* _Extract provided_
━━━━━━━━━━━━━━━━

This is something that I struggle with personally. I work a lot and it's not that I feel a ton of external pressure to work. A lot of it is I just really get out of bed in the morning and enjoy going to work on Indie Hackers because there's so many cool things to do.
And I end up, I don't want to say burning out, but definitely pushing myself to the limit. Way more than four hours of work a day. Did you find when you made this change that you're really becoming more effective? Do you think that you could have done something like this from the early days or is this something that you have to do as a mature company and it's more of like a lifestyle decision?
Your drive to work on Indie Hackers is the drive of an entrepreneur and I don't think that that's ever -- we worked really hard when we were starting out. Chris missed one of my best friends' weddings because we were working on stuff. I am fully transparent on the fact that I think entrepreneurs wake up thinking about their business and go to sleep thinking about their project and there's just no in-between.
But at a certain point, you grow where you realize that you're not as effective when you're working this hard, right? Your brain isn't as clear, but also your responsibility shifts so dramatically. My job is no longer doing support after I've talked to product. My job is now to think, for the most part. And I can't think clearly if I'm not -- if I'm overworked and my brain's tired. We all know that the brain's a muscle. It has capacity, finite capacity, and you need to recharge it, and you need to do all these things.
The role has shifted dramatically. When I had to work -- when we worked crazy hours, weekends, nights. I used to remember like we'd go out to dinner, have a glass of wine, I'd come home and do support. There's some customers who have gotten some really interesting support responses from me back in the day.
All positive, it's just very lovie dovie for an app that hosts your source code. We did that because I spent the whole rest of the day doing all the other parts of the business, right? QuickBooks in the morning, customer support, talking to the developers, all these things. And there's just more and more work.
Today I have an incredible team who does all of that. So, of course, I have now the capacity to think more because that's my job, to think more. So, I think it changes. I also have two kids and I don't really want to work all day. I want to be with them, too. So, I think that changes. I do think it's the responsibility of the employer to preserve a sane work environment.
I think there's a big difference between the hours an entrepreneur works. And I would never tell a founder to work less. I don't think that's fair, but I would absolutely tell a founder to not -- that it is not okay to push your team to work the same hours that you do. I don't think that's fair.
That makes perfect sense.
Those are two very different -- I think they get conflated on the Internet a lot. My job is to protect my team at all costs. But I'm thinking about my business all day long, all weekend, all night, before I go to sleep, when I wake up, in the shower, when I'm working out, always. And there's nothing wrong with that.
So I am just now getting started hiring and managing my own team and I will be the first to admit that I'm new to this. I'm strangely kind of resistant to it. I like working alone and I suck at hiring and I'm probably a terrible manager.
There's a ton of advice out there about hiring and managing people and when you're new to it, like I am, I think it's a little tough to discern which advice is sort of tried and true and universal and you should resist the urge to buck the trends, and which of it is totally up in the air and it depends on you and how to run your business. You can really do whatever you want. What are your thoughts on this, Natalie, having grown a team to 30 plus people?
Just this morning I was having a call with Chris and I said, "We really need to get better at hiring." I don't know, honestly, Courtland. I think the most important thing I've learned is to have empathy and to really just try to understand people. I think all the sage advice, "Hire slow, fire fast," is probably accurate.

━━━━━━━━━━━━━━━━

* _What is asked_
Carry on the interview transcript about founders' work hours and team building, starting right after its last sentence.

━━━━━━━━━━━━━━━━

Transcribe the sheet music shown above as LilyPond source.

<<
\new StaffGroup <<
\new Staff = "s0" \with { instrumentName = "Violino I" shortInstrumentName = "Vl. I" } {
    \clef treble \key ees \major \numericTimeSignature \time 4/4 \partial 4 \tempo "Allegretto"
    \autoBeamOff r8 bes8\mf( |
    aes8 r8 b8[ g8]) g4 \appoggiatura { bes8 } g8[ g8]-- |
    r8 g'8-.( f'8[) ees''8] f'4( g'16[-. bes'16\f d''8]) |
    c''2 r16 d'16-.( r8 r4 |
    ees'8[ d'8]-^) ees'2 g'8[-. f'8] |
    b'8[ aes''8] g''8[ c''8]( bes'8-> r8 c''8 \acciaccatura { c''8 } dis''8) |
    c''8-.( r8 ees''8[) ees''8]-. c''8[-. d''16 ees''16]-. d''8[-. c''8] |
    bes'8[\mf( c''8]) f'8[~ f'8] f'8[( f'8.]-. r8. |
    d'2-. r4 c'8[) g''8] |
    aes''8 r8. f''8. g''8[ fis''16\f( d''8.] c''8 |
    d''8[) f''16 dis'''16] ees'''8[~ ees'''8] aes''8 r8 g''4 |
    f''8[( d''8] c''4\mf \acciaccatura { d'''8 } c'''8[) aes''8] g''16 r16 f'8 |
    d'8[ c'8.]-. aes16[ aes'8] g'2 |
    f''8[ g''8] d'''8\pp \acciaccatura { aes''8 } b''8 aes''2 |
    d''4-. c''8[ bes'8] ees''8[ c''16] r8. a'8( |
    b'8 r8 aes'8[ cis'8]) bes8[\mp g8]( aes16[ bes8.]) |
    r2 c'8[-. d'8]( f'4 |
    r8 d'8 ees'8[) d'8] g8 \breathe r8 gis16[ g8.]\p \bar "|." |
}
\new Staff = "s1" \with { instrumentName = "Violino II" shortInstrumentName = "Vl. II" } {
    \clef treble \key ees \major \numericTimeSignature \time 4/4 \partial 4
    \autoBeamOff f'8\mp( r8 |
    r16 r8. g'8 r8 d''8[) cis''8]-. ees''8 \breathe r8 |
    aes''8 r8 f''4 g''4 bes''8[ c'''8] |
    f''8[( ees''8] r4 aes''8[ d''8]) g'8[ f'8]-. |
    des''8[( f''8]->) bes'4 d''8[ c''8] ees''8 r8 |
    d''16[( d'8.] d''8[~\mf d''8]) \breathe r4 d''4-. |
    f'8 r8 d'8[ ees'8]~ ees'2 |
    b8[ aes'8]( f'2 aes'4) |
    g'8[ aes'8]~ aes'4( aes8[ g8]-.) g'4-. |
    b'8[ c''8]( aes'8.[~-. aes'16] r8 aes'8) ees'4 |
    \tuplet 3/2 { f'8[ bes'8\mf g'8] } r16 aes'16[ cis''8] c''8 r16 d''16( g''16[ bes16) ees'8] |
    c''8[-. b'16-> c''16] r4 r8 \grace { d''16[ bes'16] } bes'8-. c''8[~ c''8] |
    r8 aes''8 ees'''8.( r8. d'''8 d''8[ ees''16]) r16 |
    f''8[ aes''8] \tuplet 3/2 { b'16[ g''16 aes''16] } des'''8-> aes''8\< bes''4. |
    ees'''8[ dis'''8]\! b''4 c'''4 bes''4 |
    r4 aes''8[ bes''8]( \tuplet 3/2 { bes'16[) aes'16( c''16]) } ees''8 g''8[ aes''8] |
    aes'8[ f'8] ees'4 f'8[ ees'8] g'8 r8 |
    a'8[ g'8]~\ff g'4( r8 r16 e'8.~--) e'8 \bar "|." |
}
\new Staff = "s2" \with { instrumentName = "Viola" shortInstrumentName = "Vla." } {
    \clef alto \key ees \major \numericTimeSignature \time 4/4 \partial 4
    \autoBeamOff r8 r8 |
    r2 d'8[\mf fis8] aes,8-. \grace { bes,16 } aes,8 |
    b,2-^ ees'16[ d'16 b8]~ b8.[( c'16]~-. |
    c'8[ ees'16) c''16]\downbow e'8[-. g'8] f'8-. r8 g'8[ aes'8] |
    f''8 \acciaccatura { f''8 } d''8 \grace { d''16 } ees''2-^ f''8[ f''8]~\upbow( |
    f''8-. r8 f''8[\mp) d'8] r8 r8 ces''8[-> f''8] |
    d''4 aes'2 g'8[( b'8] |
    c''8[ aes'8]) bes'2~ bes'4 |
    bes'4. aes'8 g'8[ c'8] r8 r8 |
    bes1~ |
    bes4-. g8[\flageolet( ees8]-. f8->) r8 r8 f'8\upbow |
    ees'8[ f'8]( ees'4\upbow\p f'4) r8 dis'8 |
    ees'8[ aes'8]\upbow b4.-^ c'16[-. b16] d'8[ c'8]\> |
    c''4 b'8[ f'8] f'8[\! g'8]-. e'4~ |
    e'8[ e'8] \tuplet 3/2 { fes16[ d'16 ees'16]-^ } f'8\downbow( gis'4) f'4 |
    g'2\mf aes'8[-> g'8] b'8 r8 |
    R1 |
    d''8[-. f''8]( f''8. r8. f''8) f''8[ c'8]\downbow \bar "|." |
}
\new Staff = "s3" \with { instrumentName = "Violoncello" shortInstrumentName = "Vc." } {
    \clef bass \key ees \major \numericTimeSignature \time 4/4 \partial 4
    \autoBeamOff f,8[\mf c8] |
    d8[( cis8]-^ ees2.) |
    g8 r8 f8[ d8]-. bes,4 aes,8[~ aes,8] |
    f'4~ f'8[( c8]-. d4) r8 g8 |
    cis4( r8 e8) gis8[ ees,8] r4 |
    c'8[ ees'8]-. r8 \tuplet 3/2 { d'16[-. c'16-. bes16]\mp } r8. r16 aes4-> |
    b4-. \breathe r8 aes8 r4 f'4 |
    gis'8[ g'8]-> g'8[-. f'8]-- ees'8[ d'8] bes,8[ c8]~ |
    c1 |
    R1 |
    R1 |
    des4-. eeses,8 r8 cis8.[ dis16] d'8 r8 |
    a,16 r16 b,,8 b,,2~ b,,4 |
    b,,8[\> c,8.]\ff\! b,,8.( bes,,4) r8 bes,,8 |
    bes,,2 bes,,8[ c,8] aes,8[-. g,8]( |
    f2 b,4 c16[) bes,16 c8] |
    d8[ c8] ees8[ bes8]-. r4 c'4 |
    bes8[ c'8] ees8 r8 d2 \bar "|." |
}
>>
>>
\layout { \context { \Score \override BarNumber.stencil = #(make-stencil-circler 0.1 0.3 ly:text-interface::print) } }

━━━━━━━━━━━━━━━━

* _Answer to the exercise_
I definitely think hire slow would have served me well in previous situations. I think fire fast will never be on my agenda because I don't believe in leaving people out to dry. So that's just not me. I think one of the things that I really learned, and this was hard for me to understand. We used to get a lot of referrals, internal referrals, when we had an open position. And I always thought that was incredible because I didn't have to go out and hire anybody. I didn't have to use a recruiter.
If somebody I really loved and respected, said like, "Hey, I have a friend, he'd be great," awesome. And I turned around one day and realized that I hired a bunch of the same exact people. I had somebody who told me once, "If you keep only hiring friends of people who work for you, you're going to end up with the same -- a very homogenous team."
That was really hard for me to realize. And that's still something we're trying to get out of. But I definitely think that there's much smarter people with more experience in hiring who have talked a lot about how to really make sure you're thoughtful about the way you hire, the types of folks you hire and to make sure you create a diverse environment. But I've always seen tremendous success when we've hired people who came from different backgrounds.
And I want as much of that as possible. And so, we really stopped pushing the internal referrals. We still really love when our team refers people, but they go through the same process as all other applicants. So, we do applicants blind for the most part. We try not to see anything until after the test project, any identifying information, so that we can really put our biases aside. That's been really tricky on a small team, to be really intentional.
We've got another one for you. Experience -- hiring somebody who's got a lot of experience, knows what they're doing, and they've proven that they're good at the job versus hiring somebody who is potentially not as experienced, but they're hungry and driven and smart and eager to learn. What's been your experience here with how that works out either way?
I think that depends on you and how much time you have. I've seen it both ways. I've realized that I can hire people with -- who are hungry with less experience and you still have to provide them some support. You have to give them something -- they're not going to learn everything you want them to learn just by osmosis, right. They need to experience certain things. They need your time and mentorship.
They need feedback, they need to know they're on the right track and if you can't provide that then that's a problem. I also think -- Jason Cohen from WP Engine said something to me a long time -- I think he said at a conference too, he has this whole thing like, "A players hire A players, B players, hire B players, you know, that whole thing. But one of the things that I thought was so interesting was I felt this way and I know a lot of people do. You want to really understand the skill before you hire somebody for it.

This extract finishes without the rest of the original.